Le zuppe (çorbe) sono molto diffuse nell’alimentazione quotidiana e sono molto gustose. Da assaggiare la begova çorba, una zuppa di pollo con verdure e riso o il bosanski ćimbur un piatto a base di manzo e agnello immersi nel brodo e ricoperti da spinaci e uova. Il pasto solitamente si conclude con un panetto di halva (dolce di sesamo, pastoso, anche in versioni aromatizzate con pistacchio, cioccolato o cocco), una tazzina di bosanska kafa (il caffé locale, simile a quello turco) e un bicchierino di slivovitz, il tradizionale distillato di prugne. Tra i ristoranti con il rapporto qualità prezzo migliori della città da segnalare Dveri (Prote Bakovica 12, a due passi dalla fontana Sebilj) e Morica Han, nel cuore della Barskarsija all'interno di un antico caravanserraglio. Un pasto completo in un ristorante tipico costa mediamente 26 marchi bosniaci per persona, ovvero circa 13 euro.

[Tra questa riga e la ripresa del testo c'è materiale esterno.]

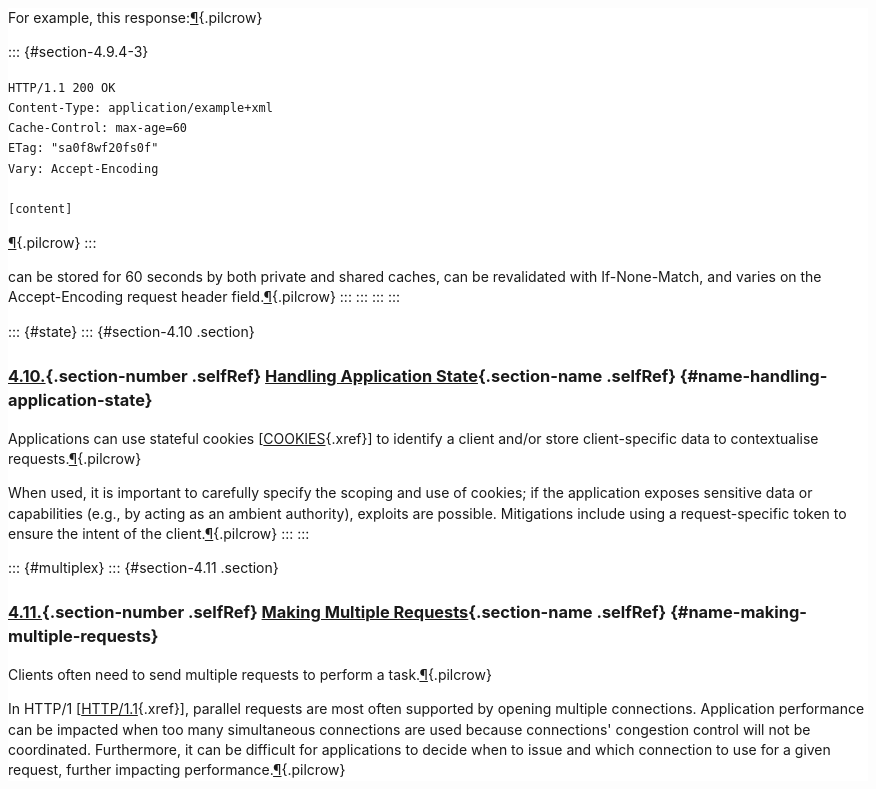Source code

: For example, this response:[¶](#section-4.9.4-2){.pilcrow}

::: {#section-4.9.4-3}
``` {.lang-http-message .sourcecode}
HTTP/1.1 200 OK
Content-Type: application/example+xml
Cache-Control: max-age=60
ETag: "sa0f8wf20fs0f"
Vary: Accept-Encoding

[content]
```

[¶](#section-4.9.4-3){.pilcrow}
:::

can be stored for 60 seconds by both private and shared caches, can be
revalidated with If-None-Match, and varies on the Accept-Encoding
request header field.[¶](#section-4.9.4-4){.pilcrow}
:::
:::
:::
:::

::: {#state}
::: {#section-4.10 .section}
### [4.10.](#section-4.10){.section-number .selfRef} [Handling Application State](#name-handling-application-state){.section-name .selfRef} {#name-handling-application-state}

Applications can use stateful cookies \[[COOKIES](#COOKIES){.xref}\] to
identify a client and/or store client-specific data to contextualise
requests.[¶](#section-4.10-1){.pilcrow}

When used, it is important to carefully specify the scoping and use of
cookies; if the application exposes sensitive data or capabilities
(e.g., by acting as an ambient authority), exploits are possible.
Mitigations include using a request-specific token to ensure the intent
of the client.[¶](#section-4.10-2){.pilcrow}
:::
:::

::: {#multiplex}
::: {#section-4.11 .section}
### [4.11.](#section-4.11){.section-number .selfRef} [Making Multiple Requests](#name-making-multiple-requests){.section-name .selfRef} {#name-making-multiple-requests}

Clients often need to send multiple requests to perform a
task.[¶](#section-4.11-1){.pilcrow}

In HTTP/1 \[[HTTP/1.1](#HTTP11){.xref}\], parallel requests are most
often supported by opening multiple connections. Application performance
can be impacted when too many simultaneous connections are used because
connections\' congestion control will not be coordinated. Furthermore,
it can be difficult for applications to decide when to issue and which
connection to use for a given request, further impacting
performance.[¶](#section-4.11-2){.pilcrow}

Il periodo migliore per visitare Sarajevo è certamente la primavera inoltrata o la prima decade di settembre. Per gli amanti del cinema, però, il periodo ideale è certamente il mese di agosto in occasione del tradizionale Sarajevo Film Festival, il più importante concorso cinematografico dell'est Europa in grado di attirare ad ogni edizione oltre centomila persone provenienti da ogni parte del mondo.